Kitabı oku: «Le Suicide: Etude de Sociologie», sayfa 28
CHAPITRE III
Conséquences pratiques.
Maintenant que nous savons ce qu'est le suicide, quelles en sont les espèces et les lois principales, il nous faut rechercher quelle attitude les sociétés actuelles doivent adopter à son égard.
Mais cette question elle-même en suppose une autre. L'état présent du suicide chez les peuples civilisés doit-il être considéré comme normal ou anormal? En effet, selon la solution à laquelle on se rangera, on trouvera ou que des réformes sont nécessaires et possibles en vue de le réfréner, ou bien, au contraire, qu'il convient de l'accepter tel qu'il est, tout en le blâmant.
I
On s'étonnera peut-être que la question puisse être posée.
Nous sommes, en effet, habitués à regarder comme anormal tout ce qui est immoral. Si donc, comme nous l'avons établi, le suicide froisse la conscience morale, il semble impossible de n'y pas voir un phénomène de pathologie sociale. Mais nous avons fait voir ailleurs[371] que même la forme éminente de l'immoralité, à savoir le crime, ne devait pas être nécessairement classée au rang des manifestations morbides. Cette affirmation a, il est vrai, déconcerté certains esprits et il a pu paraître à un examen superficiel qu'elle ébranlait les fondements de la morale. Elle n'a, pourtant, rien de subversif. Il suffit, pour s'en convaincre, de se reporter à l'argumentation sur laquelle elle repose et qui peut se résumer ainsi.

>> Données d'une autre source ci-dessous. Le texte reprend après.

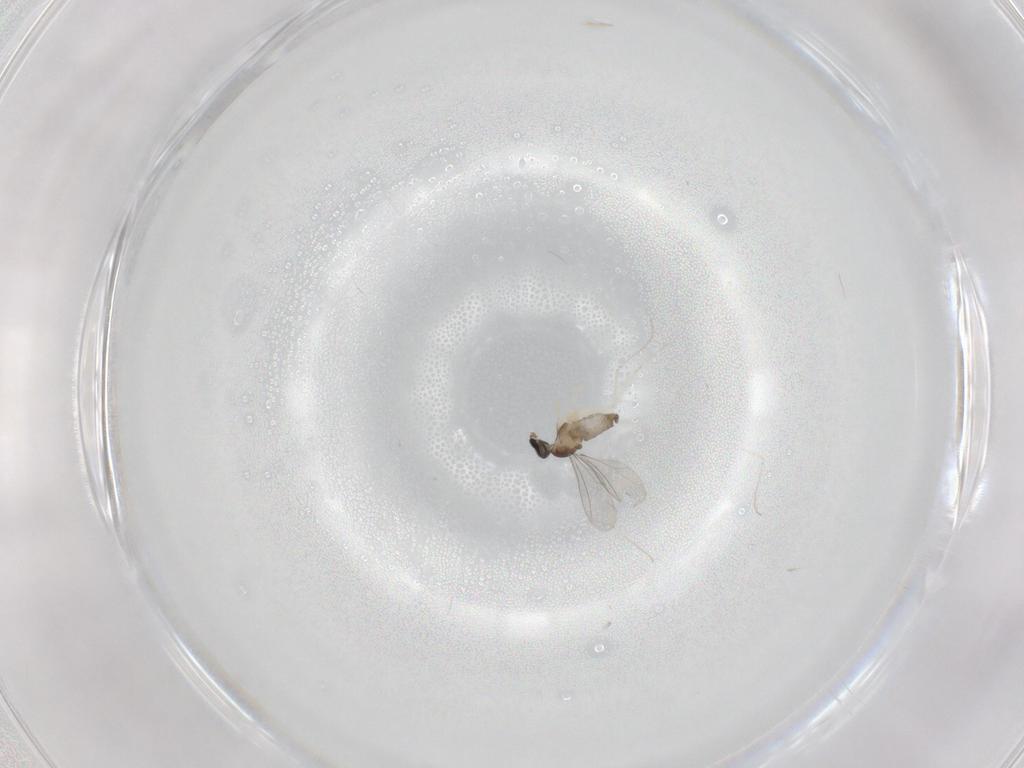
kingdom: Animalia
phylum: Arthropoda
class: Insecta
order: Diptera
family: Cecidomyiidae
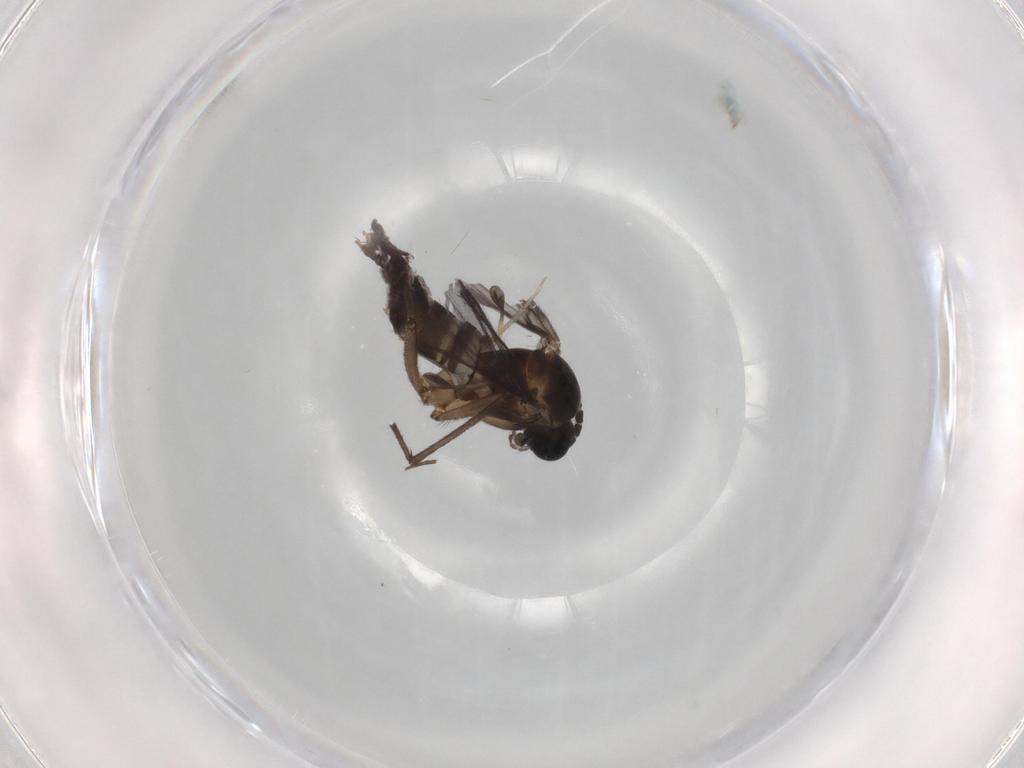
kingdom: Animalia
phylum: Arthropoda
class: Insecta
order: Diptera
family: Sciaridae
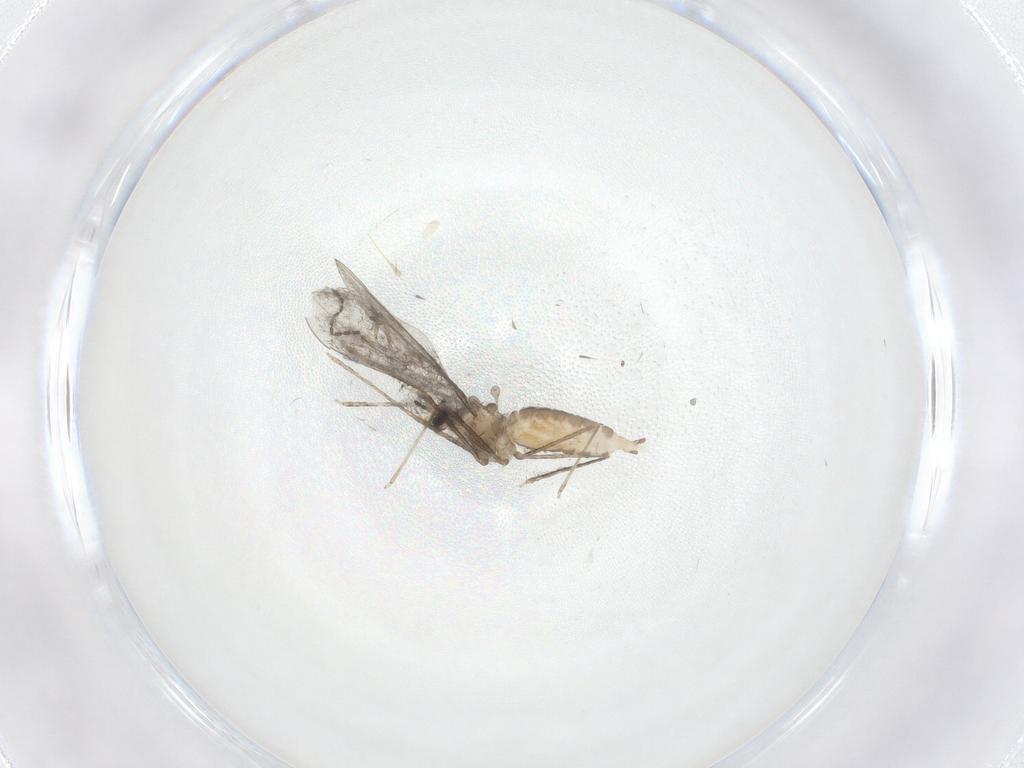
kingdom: Animalia
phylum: Arthropoda
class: Insecta
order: Diptera
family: Cecidomyiidae
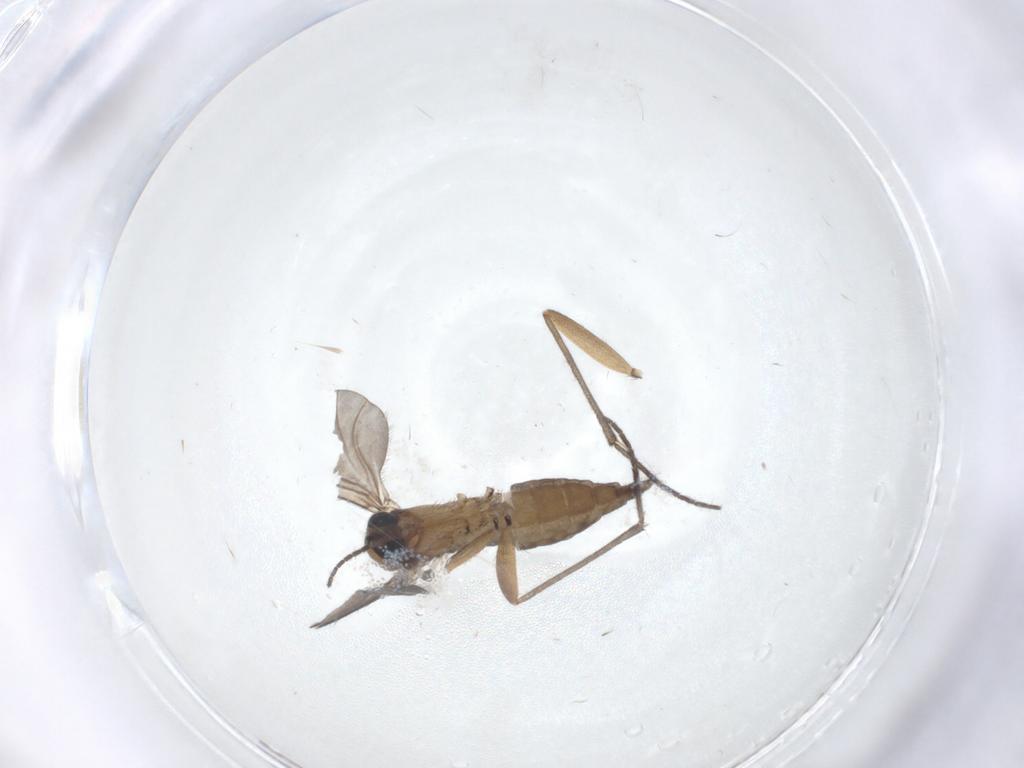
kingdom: Animalia
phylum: Arthropoda
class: Insecta
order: Diptera
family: Sciaridae
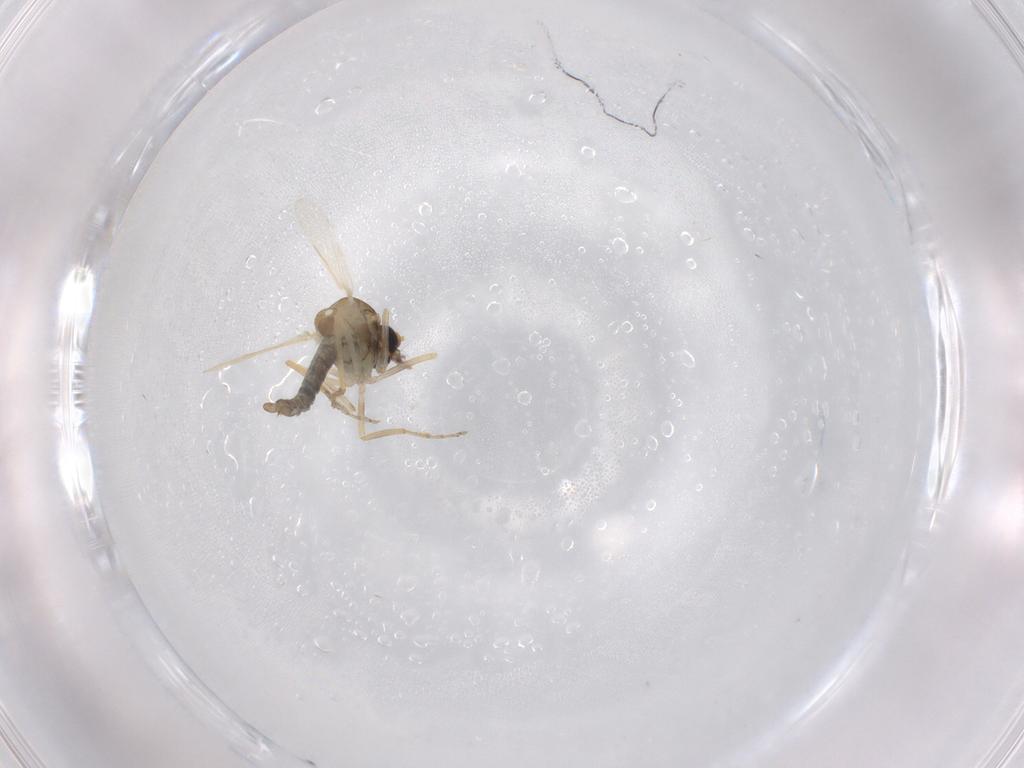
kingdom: Animalia
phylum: Arthropoda
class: Insecta
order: Diptera
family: Ceratopogonidae
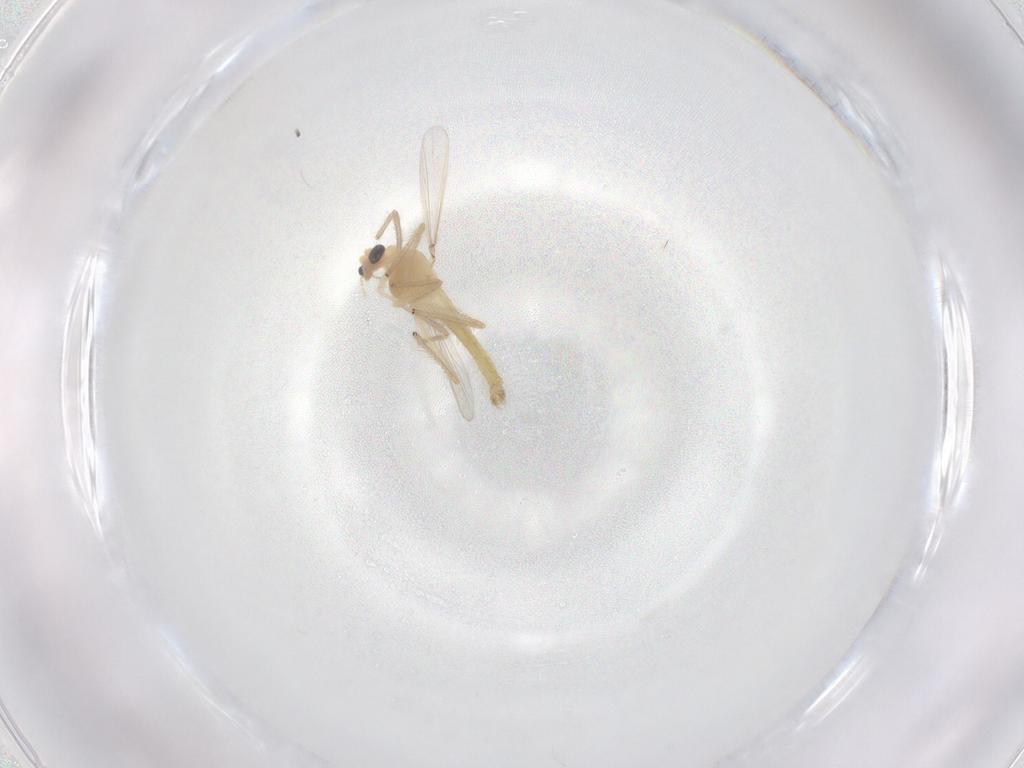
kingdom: Animalia
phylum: Arthropoda
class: Insecta
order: Diptera
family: Chironomidae
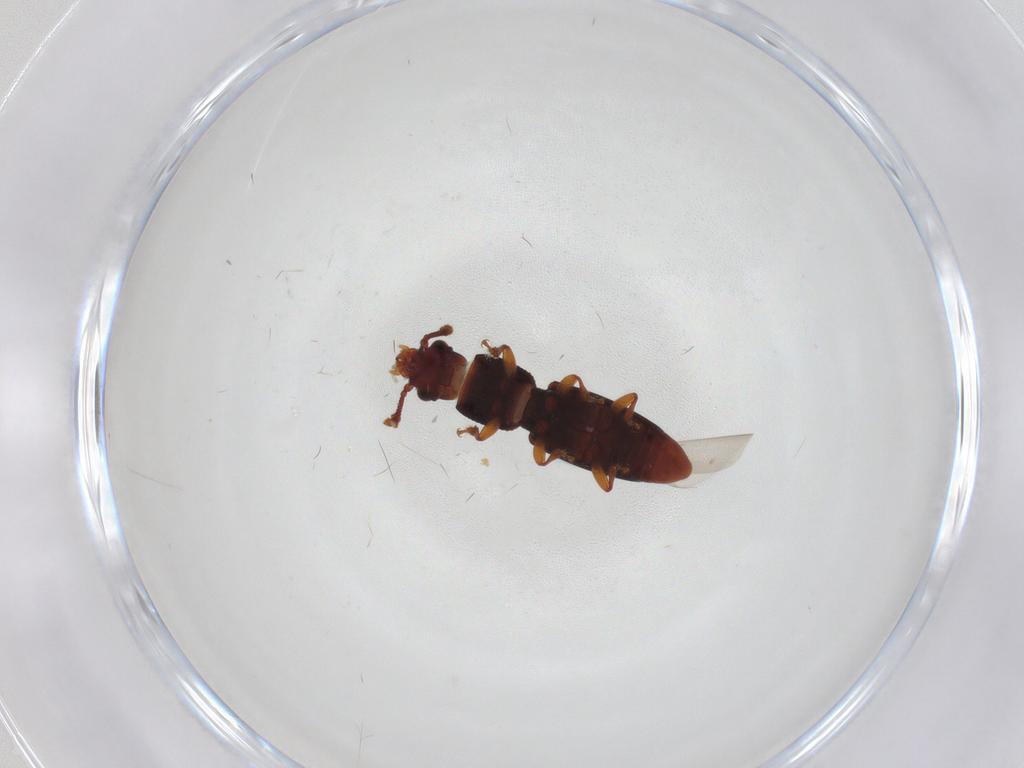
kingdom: Animalia
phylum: Arthropoda
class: Insecta
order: Coleoptera
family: Monotomidae
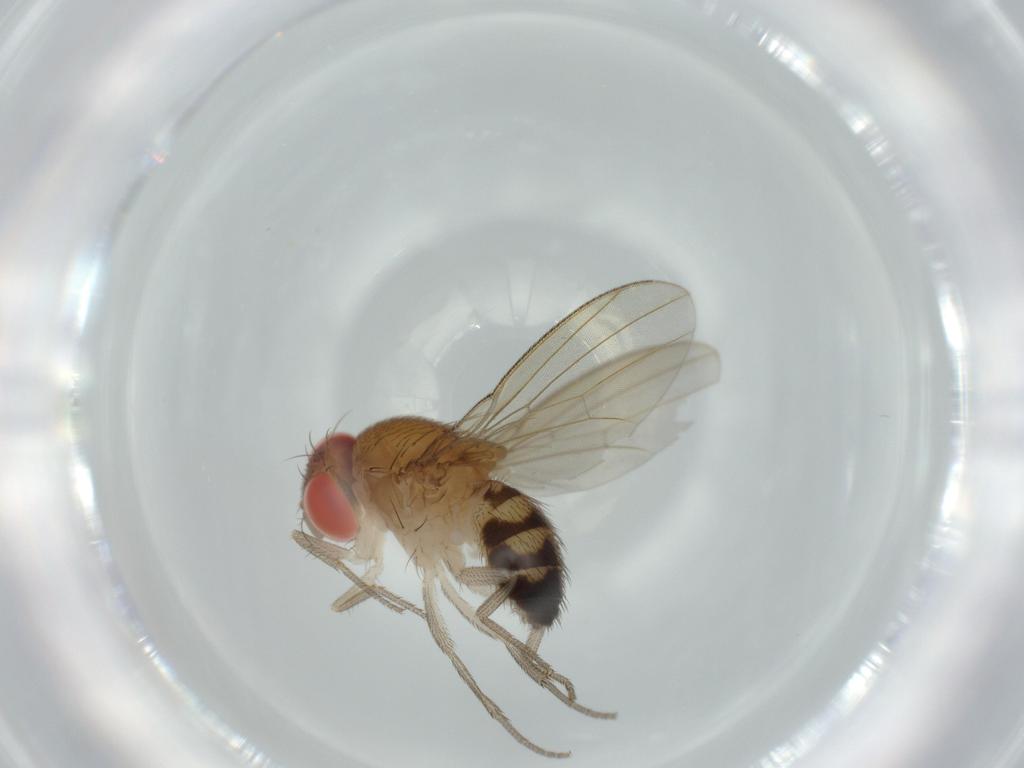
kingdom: Animalia
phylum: Arthropoda
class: Insecta
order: Diptera
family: Drosophilidae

Ou bien le mot de maladie ne signifie rien, ou bien il désigne quelque chose d'évitable. Sans doute, tout ce qui est évitable n'est pas morbide, mais tout ce qui est morbide peut être évité, au moins par la généralité des sujets. Si l'on ne veut pas renoncer à toute distinction dans les idées comme dans les termes, il est impossible d'appeler ainsi un état ou un caractère que les êtres d'une espèce ne peuvent pas ne pas avoir, qui est impliqué nécessairement dans leur constitution. D'un autre côté, nous n'avons qu'un signe objectif, empiriquement déterminable et susceptible d'être contrôlé par autrui, auquel nous puissions reconnaître l'existence de cette nécessité; c'est l'universalité. Quand, toujours et partout, deux faits se sont rencontrés en connexion, sans qu'une seule exception soit citée, il est contraire à toute méthode de supposer qu'ils puissent être séparés. Ce n'est pas que l'un soit toujours la cause de l'autre. Le lien qui est entre eux peut être médiat[372], mais il ne laisse pas d'être et d'être nécessaire.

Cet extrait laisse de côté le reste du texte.